● WHAT YOU ARE ASKED TO DO:
Look through the data below and show every line that includes "shifted".

Saved data entries:
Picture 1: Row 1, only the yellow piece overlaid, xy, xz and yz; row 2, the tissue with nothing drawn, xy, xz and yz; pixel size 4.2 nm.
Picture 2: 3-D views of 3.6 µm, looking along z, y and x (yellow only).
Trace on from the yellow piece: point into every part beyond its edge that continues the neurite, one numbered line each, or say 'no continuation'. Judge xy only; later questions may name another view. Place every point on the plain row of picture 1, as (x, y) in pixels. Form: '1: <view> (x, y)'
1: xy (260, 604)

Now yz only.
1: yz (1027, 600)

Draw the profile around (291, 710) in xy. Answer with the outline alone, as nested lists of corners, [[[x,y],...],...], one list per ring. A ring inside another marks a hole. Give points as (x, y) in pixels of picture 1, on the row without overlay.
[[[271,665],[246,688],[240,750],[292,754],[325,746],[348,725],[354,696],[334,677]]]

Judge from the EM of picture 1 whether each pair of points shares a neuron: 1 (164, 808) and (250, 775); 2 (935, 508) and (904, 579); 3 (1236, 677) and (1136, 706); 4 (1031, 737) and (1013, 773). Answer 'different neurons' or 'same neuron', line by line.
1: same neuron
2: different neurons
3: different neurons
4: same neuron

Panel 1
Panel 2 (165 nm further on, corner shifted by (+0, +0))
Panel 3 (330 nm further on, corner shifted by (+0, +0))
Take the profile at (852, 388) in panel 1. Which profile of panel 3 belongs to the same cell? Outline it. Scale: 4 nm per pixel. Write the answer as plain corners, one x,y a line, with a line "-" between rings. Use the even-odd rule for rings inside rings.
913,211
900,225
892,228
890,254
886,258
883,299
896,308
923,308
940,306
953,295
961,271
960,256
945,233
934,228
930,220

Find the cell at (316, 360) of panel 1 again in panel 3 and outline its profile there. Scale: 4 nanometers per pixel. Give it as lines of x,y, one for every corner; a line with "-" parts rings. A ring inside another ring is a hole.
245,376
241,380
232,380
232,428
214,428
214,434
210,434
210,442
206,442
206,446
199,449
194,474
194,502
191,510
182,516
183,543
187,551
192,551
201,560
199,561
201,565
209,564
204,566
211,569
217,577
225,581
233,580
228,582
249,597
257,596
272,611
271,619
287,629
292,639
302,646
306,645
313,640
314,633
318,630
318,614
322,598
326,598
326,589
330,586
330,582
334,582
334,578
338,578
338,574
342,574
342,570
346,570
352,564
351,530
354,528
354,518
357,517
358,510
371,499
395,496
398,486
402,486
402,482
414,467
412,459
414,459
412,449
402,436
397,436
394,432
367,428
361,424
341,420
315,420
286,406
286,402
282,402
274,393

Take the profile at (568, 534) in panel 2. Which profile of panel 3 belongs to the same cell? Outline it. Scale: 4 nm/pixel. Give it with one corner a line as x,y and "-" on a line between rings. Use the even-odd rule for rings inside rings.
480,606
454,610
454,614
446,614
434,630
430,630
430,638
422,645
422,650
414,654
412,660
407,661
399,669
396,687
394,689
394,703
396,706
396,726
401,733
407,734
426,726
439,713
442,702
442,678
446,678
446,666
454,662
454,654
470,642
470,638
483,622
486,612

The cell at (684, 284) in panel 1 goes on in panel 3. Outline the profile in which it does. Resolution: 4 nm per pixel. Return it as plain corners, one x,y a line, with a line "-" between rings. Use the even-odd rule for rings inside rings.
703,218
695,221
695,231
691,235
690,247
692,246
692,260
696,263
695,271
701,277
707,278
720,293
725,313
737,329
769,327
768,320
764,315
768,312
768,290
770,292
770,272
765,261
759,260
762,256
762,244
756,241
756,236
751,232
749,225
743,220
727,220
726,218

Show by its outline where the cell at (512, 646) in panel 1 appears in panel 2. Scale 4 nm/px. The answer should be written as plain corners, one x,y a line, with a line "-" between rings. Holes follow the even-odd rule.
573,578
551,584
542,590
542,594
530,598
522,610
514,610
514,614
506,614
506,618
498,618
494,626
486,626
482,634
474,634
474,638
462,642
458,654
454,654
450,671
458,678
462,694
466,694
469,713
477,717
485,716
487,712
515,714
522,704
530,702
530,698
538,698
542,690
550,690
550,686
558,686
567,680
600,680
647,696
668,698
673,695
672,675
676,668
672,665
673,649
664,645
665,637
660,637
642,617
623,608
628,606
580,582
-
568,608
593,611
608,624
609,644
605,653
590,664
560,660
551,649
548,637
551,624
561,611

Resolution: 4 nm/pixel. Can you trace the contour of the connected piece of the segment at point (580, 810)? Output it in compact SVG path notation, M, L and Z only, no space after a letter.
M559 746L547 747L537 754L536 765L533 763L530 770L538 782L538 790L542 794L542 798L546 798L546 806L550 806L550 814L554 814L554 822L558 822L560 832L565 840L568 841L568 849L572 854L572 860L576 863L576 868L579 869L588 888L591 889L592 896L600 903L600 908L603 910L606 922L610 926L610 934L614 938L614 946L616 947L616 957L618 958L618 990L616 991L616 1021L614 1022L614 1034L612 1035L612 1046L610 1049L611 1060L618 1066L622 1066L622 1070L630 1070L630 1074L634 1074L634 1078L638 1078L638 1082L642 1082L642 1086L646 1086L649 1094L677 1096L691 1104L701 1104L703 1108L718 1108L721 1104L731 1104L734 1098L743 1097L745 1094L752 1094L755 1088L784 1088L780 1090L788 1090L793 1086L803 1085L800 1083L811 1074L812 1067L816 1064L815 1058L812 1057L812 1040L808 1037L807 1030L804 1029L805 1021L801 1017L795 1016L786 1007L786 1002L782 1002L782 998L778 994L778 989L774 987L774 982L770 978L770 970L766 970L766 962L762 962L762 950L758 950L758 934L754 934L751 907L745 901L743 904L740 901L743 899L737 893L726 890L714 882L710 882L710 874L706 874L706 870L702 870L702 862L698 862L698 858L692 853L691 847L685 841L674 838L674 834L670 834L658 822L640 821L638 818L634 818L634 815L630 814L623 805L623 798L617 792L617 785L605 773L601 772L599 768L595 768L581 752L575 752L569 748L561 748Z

● YOUR RESPONSE:
Panel 2 (165 nm further on, corner shifted by (+0, +0))
Panel 3 (330 nm further on, corner shifted by (+0, +0))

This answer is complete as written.